■ Exercise brief:
Say how many lines of the listing below include the word "which", with no other output.

---

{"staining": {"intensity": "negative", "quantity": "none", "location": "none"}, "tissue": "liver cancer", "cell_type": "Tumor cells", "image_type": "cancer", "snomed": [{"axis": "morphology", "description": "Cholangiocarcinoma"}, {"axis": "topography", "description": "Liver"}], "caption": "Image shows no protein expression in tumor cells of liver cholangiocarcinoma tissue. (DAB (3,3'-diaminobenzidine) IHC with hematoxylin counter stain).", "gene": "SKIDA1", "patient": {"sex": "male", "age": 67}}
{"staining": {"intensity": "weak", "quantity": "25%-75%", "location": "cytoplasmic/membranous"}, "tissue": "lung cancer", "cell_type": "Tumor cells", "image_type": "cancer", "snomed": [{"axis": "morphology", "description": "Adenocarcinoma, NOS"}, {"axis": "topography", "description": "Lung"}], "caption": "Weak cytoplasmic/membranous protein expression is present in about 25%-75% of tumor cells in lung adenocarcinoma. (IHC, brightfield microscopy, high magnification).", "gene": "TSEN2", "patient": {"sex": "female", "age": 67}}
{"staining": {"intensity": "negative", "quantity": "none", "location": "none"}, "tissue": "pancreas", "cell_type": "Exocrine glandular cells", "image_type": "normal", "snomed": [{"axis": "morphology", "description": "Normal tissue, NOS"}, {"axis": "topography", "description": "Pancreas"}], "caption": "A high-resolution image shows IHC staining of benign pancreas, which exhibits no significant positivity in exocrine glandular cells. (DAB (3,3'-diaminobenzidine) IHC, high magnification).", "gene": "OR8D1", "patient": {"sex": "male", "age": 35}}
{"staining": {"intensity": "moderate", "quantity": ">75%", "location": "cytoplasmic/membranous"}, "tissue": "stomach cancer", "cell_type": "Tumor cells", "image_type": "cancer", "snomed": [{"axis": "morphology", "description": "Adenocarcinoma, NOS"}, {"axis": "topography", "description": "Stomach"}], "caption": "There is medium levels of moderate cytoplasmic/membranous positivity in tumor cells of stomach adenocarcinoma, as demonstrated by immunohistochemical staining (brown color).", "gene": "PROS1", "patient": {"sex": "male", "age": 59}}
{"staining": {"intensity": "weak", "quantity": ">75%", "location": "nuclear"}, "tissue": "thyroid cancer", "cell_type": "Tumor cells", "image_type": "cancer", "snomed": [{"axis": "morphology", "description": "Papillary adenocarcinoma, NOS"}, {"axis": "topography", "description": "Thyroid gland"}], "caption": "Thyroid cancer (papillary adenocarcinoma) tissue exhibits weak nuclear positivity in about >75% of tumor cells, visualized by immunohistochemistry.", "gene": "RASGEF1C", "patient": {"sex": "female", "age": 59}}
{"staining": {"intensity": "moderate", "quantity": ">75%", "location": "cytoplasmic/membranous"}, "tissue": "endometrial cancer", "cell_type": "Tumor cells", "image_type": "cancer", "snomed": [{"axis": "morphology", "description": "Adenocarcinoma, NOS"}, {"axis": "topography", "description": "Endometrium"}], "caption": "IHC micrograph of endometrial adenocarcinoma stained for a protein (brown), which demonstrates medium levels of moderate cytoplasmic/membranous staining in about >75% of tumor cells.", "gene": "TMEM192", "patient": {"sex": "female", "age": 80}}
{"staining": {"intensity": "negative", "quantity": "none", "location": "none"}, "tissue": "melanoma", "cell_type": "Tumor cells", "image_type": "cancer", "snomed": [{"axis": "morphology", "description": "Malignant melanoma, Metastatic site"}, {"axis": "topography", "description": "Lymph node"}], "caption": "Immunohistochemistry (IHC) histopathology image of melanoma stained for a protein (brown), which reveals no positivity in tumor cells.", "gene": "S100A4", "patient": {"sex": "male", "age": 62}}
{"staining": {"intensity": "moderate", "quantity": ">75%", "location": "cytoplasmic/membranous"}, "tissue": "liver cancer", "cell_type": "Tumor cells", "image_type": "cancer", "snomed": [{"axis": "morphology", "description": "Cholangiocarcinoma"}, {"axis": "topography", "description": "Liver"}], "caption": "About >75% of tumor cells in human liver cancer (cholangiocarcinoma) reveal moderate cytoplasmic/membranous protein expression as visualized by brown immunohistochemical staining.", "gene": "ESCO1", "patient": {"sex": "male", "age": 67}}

---

■ Finished exercise:
3